» Problem to work on:
List each line below that contains the word "none".

**** Excerpted data ****

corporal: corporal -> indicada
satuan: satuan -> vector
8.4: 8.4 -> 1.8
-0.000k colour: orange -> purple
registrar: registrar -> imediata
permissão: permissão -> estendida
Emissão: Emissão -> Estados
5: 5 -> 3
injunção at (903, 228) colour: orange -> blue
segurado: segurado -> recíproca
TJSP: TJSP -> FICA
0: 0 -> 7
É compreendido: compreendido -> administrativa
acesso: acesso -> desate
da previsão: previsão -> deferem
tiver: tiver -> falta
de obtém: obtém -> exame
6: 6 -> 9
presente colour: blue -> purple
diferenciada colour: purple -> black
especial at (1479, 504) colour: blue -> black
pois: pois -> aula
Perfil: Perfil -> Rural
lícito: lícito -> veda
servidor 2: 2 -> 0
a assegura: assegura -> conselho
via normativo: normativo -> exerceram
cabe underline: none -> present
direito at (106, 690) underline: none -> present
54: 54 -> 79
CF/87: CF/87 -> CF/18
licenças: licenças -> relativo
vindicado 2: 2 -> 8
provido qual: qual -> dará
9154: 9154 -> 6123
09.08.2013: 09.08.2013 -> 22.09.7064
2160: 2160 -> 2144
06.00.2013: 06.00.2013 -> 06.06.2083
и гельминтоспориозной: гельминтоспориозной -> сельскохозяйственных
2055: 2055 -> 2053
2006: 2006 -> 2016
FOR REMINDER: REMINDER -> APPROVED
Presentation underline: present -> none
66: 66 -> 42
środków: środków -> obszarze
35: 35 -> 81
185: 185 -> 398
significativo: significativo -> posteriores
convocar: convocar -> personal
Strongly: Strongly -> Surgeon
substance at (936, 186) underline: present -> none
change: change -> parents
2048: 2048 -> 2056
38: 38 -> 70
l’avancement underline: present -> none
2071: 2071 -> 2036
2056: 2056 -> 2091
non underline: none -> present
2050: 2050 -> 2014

****

» Solution to this problem:
cabe underline: none -> present
direito at (106, 690) underline: none -> present
Presentation underline: present -> none
substance at (936, 186) underline: present -> none
l’avancement underline: present -> none
non underline: none -> present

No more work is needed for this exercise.